Newcastle Brown already has an enviable reputation among beer drinkers, and was the first North-Eastern product to be granted Protection of Geographical Indication status by the European Commission.
Nick Brown said:
"I am very pleased that Scottish and Newcastle have decided to change the Newcastle Brown label to include the distinctive EU logo. This logo is not just proof of a products protected name status - it is also a guarantee to consumers that the product is authentic and unique. I was delighted that Newcastle Brown gained this status, which is reserved for products which have a particular geographical identity. Newcastle Brown is well known across the UK as a symbol of the North East, and I hope this new look will give it even greater prestige, both at home and abroad.
"I hope the logo will become the recognised brand for products with a geographical origin, and I would urge any producers of local specialities to consider applying for protected status. There are sound financial reasons for this - research shows that across Europe consumers are becoming increasingly interested in where the food and drink they buy is coming from and are prepared to pay more for those products whose provenance can be proved."
In 1993 EU legislation came into force which provides for a system for the protection of food names on a geographical or traditional recipe basis. This system is similar to the familiar 'appellation controlee' system used for wine. The scheme highlights regional and traditional foods whose authenticity and origin can be guaranteed. Under this system a named food or drink registered at a European level will be given legal protection against imitation throughout the EU.
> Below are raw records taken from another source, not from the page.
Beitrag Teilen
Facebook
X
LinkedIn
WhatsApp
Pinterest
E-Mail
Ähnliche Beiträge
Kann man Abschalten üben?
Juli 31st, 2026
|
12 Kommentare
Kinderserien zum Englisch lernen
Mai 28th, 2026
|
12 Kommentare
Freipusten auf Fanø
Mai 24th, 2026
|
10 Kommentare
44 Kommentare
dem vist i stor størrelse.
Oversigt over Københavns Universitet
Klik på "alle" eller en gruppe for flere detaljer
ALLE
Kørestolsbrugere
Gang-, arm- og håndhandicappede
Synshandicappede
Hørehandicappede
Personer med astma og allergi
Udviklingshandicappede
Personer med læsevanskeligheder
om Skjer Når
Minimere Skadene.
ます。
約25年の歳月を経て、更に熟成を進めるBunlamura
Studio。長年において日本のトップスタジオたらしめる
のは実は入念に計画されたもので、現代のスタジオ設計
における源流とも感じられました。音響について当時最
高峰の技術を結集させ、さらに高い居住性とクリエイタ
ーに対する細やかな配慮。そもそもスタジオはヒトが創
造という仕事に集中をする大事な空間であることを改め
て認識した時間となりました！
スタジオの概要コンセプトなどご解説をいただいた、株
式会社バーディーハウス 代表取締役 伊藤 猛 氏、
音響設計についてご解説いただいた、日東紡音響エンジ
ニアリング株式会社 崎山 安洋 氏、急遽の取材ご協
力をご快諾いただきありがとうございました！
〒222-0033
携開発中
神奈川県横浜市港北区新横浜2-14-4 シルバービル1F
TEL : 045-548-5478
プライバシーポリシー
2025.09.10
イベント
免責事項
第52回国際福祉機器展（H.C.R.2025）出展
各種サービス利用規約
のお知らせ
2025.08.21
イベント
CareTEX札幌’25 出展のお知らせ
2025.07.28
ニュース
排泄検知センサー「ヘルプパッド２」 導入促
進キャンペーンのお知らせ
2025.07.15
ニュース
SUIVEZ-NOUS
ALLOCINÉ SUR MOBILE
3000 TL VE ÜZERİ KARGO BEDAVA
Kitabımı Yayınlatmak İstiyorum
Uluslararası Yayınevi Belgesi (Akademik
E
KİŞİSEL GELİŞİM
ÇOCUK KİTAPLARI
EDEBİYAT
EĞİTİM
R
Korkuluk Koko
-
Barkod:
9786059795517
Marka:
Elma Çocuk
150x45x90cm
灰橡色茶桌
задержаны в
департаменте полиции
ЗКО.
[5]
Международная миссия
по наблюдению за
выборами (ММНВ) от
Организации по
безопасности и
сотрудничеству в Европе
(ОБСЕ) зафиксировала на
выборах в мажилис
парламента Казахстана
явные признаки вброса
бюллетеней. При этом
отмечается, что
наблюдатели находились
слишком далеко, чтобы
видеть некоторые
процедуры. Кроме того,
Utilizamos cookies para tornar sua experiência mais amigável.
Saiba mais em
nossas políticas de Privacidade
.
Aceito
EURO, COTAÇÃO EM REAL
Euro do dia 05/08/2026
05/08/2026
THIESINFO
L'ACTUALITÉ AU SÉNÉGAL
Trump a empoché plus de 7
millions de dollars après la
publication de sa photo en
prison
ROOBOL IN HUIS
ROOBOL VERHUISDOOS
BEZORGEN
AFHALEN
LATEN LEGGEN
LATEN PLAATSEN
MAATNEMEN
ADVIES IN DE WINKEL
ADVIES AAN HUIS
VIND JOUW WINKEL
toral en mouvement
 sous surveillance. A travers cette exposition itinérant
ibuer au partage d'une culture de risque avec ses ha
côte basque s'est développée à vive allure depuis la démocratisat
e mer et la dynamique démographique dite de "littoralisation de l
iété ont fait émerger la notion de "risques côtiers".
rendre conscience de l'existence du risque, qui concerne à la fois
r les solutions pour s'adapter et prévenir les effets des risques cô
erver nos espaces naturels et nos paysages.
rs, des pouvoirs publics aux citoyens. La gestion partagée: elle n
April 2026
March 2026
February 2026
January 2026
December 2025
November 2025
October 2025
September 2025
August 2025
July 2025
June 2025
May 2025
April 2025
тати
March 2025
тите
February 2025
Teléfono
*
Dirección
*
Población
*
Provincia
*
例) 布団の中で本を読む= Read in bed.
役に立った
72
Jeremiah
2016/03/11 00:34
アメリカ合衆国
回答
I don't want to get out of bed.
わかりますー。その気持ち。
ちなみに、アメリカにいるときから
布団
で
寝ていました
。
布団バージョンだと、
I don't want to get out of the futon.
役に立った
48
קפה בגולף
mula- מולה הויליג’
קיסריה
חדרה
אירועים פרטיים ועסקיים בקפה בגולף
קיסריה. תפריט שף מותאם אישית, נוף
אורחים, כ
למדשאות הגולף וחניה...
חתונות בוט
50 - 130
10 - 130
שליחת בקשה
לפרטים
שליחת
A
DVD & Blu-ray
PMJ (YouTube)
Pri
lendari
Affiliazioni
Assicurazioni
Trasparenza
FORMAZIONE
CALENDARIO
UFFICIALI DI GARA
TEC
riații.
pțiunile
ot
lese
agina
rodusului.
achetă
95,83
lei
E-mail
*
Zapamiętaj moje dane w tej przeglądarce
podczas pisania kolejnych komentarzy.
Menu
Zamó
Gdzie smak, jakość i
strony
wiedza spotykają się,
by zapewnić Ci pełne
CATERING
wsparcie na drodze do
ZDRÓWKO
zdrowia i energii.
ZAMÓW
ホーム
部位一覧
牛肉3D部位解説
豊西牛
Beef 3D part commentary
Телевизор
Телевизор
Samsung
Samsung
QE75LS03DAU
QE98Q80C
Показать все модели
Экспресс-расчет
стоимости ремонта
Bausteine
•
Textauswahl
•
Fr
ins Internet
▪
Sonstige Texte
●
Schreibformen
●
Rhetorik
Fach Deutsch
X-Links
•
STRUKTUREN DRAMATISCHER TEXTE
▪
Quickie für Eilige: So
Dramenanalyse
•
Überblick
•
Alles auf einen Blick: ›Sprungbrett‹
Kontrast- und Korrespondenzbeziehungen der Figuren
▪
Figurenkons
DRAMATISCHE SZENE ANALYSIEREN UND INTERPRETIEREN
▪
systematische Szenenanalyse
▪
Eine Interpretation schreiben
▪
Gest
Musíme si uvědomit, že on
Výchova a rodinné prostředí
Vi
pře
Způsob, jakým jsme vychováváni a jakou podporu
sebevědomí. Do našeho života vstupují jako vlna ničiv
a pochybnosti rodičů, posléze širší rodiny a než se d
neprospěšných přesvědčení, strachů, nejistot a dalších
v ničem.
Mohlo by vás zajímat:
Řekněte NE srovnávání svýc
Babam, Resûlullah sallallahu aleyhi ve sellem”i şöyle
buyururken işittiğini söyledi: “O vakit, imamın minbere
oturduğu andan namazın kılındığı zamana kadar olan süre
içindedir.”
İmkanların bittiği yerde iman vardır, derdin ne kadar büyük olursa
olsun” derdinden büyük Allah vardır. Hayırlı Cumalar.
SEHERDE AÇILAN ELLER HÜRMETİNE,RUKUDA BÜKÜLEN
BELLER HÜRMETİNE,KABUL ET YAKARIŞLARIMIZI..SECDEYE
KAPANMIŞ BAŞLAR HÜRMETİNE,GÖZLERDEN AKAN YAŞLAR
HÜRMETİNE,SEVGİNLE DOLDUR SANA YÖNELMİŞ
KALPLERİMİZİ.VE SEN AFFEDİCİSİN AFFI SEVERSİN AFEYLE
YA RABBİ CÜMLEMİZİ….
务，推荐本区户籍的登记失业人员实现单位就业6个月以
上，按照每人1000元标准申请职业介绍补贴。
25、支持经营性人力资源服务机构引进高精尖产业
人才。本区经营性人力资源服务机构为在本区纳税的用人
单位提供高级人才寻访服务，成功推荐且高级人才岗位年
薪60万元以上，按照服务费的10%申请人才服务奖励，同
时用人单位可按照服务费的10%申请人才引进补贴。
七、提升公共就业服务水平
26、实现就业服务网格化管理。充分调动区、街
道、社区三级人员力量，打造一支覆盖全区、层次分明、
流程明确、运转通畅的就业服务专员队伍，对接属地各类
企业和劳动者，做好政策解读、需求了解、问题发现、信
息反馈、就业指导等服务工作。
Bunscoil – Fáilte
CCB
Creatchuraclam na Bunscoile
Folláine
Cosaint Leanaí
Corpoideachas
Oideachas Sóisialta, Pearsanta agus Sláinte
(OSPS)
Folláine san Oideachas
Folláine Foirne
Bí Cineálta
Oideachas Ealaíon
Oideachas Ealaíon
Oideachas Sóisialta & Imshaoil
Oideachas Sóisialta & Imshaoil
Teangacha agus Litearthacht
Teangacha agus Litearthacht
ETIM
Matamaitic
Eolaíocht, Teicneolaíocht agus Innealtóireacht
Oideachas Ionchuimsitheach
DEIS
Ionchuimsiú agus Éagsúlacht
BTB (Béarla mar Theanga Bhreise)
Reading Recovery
Producers who register their products for protection benefit from having a raised awareness of their product throughout Europe. This may in turn help them take advantage of the wider markets that are arising from consumers' increasing awareness of the importance of regional and speciality foods. The designations are: Protected Designation of Origin (PDO) - open to products which are produced, processed and prepared within a particular geographical area, and with features and characteristics which must be due to the geographical area. Protected Geographical Indication (PGI) - open to products which must be produced or processed or prepared within the geographical area and have a reputation, features or certain qualities attributable to that area. Certificate of Specific Character (CSC) - open to products which are traditional or have customary names and have a set of features which distinguish them from other similar products. These features must not be due to the geographical area the product is produced in nor entirely based on technical advances in the method of production.
To date 31 UK products have been registered. These include Cornish Clotted Cream, West Country Farmhouse Cheddar, Stilton and Scotch Beef. All registered products are subject to independent verification carried out to European (EN 45011) standards.